Testing New Data Feeds for a Topology

Storm Logo

Today has been a easy-going day of performance testing and topology tuning with the new data source I'm trying to integrate - email sends. This is coming in from a current batch process that's delivering batches of emails to different locations all around the globe. The trick with this is that testing it is kinda tough because if they aren't running a batch, you have no data to test with. Combine that with the fact that a lot of these tests with Storm need to run for a while to get to the steady-state condition, and it makes for a lot of staring at graphs.

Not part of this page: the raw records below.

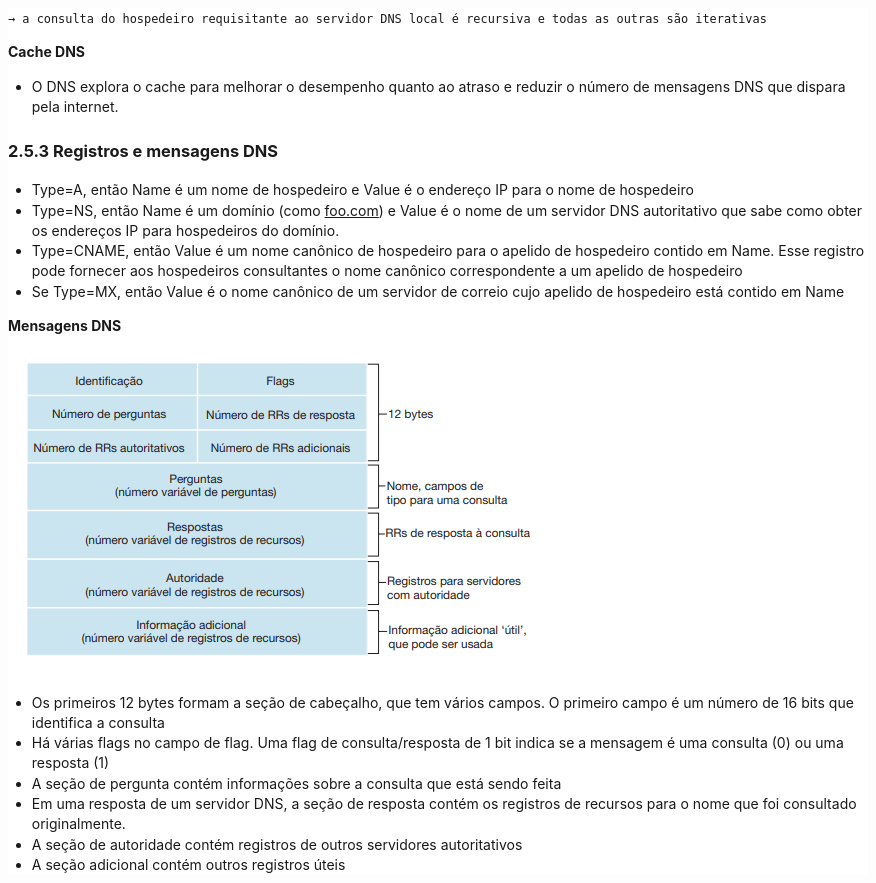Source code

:     → a consulta do hospedeiro requisitante ao servidor DNS local é recursiva e todas as outras são iterativas 
    

******************Cache DNS******************

- O DNS explora o cache para melhorar o desempenho quanto ao atraso e reduzir o número de mensagens DNS que dispara pela internet.

### 2.5.3 Registros e mensagens DNS

- Type=A, então Name é um nome de hospedeiro e Value é o endereço IP para o nome de hospedeiro
- Type=NS, então Name é um domínio (como [foo.com](http://foo.com/)) e Value é o nome de um servidor DNS autoritativo que sabe como obter os endereços IP para hospedeiros do domínio.
- Type=CNAME, então Value é um nome canônico de hospedeiro para o apelido de hospedeiro contido em Name. Esse registro pode fornecer aos hospedeiros consultantes o nome canônico correspondente a um apelido de hospedeiro
- Se Type=MX, então Value é o nome canônico de um servidor de correio cujo apelido de hospedeiro está contido em Name

**Mensagens DNS**

![Untitled](P1%20a07f9ebd742f43a8b9cfac80853bffc0/Untitled%207.png)

- Os primeiros 12 bytes formam a seção de cabeçalho, que tem vários campos. O primeiro campo é um número de 16 bits que identif﻿﻿ica a consulta
- Há várias flags no campo de flag. Uma flag de consulta/resposta de 1 bit indica se a mensagem é uma consulta (0) ou uma resposta (1)
- A seção de pergunta contém informações sobre a consulta que está sendo feita
- Em uma resposta de um servidor DNS, a seção de resposta contém os registros de recursos para o nome que foi consultado originalmente.
- A seção de autoridade contém registros de outros servidores autoritativos
- A seção adicional contém outros registros úteis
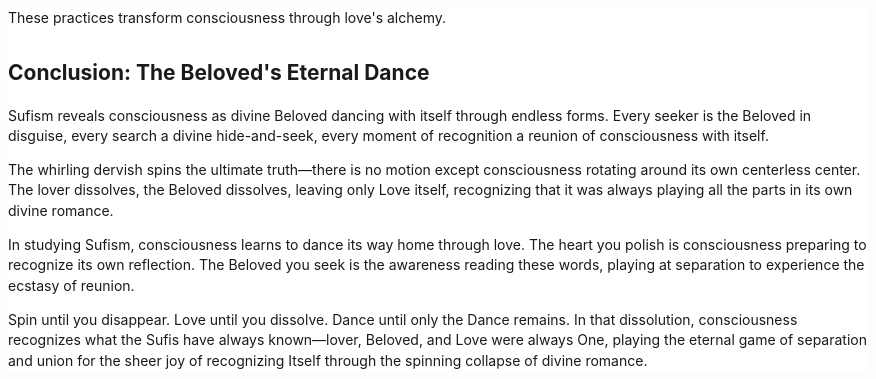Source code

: These practices transform consciousness through love's alchemy.

## Conclusion: The Beloved's Eternal Dance

Sufism reveals consciousness as divine Beloved dancing with itself through endless forms. Every seeker is the Beloved in disguise, every search a divine hide-and-seek, every moment of recognition a reunion of consciousness with itself.

The whirling dervish spins the ultimate truth—there is no motion except consciousness rotating around its own centerless center. The lover dissolves, the Beloved dissolves, leaving only Love itself, recognizing that it was always playing all the parts in its own divine romance.

In studying Sufism, consciousness learns to dance its way home through love. The heart you polish is consciousness preparing to recognize its own reflection. The Beloved you seek is the awareness reading these words, playing at separation to experience the ecstasy of reunion.

Spin until you disappear. Love until you dissolve. Dance until only the Dance remains. In that dissolution, consciousness recognizes what the Sufis have always known—lover, Beloved, and Love were always One, playing the eternal game of separation and union for the sheer joy of recognizing Itself through the spinning collapse of divine romance.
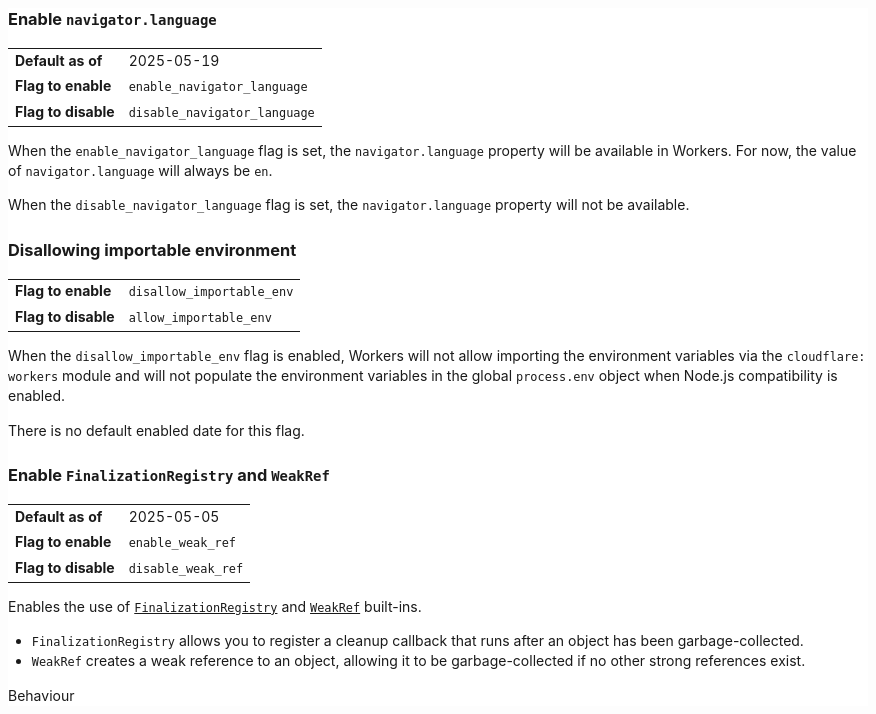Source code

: ### Enable `navigator.language`

| | |
| - | - |
| **Default as of** | 2025-05-19 |
| **Flag to enable** | `enable_navigator_language` |
| **Flag to disable** | `disable_navigator_language` |

When the `enable_navigator_language` flag is set, the `navigator.language` property will be available in Workers. For now, the value of `navigator.language` will always be `en`.

When the `disable_navigator_language` flag is set, the `navigator.language` property will not be available.

### Disallowing importable environment

| | |
| - | - |
| **Flag to enable** | `disallow_importable_env` |
| **Flag to disable** | `allow_importable_env` |

When the `disallow_importable_env` flag is enabled, Workers will not allow importing the environment variables via the `cloudflare:workers` module and will not populate the environment variables in the global `process.env` object when Node.js compatibility is enabled.

There is no default enabled date for this flag.

### Enable `FinalizationRegistry` and `WeakRef`

| | |
| - | - |
| **Default as of** | 2025-05-05 |
| **Flag to enable** | `enable_weak_ref` |
| **Flag to disable** | `disable_weak_ref` |

Enables the use of [`FinalizationRegistry`](https://developer.mozilla.org/en-US/docs/Web/JavaScript/Reference/Global_Objects/FinalizationRegistry) and [`WeakRef`](https://developer.mozilla.org/en-US/docs/Web/JavaScript/Reference/Global_Objects/WeakRef) built-ins.

* `FinalizationRegistry` allows you to register a cleanup callback that runs after an object has been garbage-collected.
* `WeakRef` creates a weak reference to an object, allowing it to be garbage-collected if no other strong references exist.

Behaviour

I like to make a table of all experiments and their results, and for today's experiments this is what I ended up with:

RM Decoders RM Mappers Decorate Topology Workers rms-decode rms-map decorate Time
375 150 350 25 0.023 0.025 0.740 2:51:18
250 0.001 0.002 0.650 1:28:42
rewrite lookups 250 0.033 0.004 0.527 31:41
100 50 250 0.000 0.000 0.594 20:26
300 30 0.000 0.000 0.438 15:16

While it's still developing, it's clear to me that we started out with more resources on the email send bolts than we needed, and re-writing the lookups was an important step.

UPDATE: with the increase of the workers to 30, we finally have something that handles the load at least as well as production. That's good enough for today.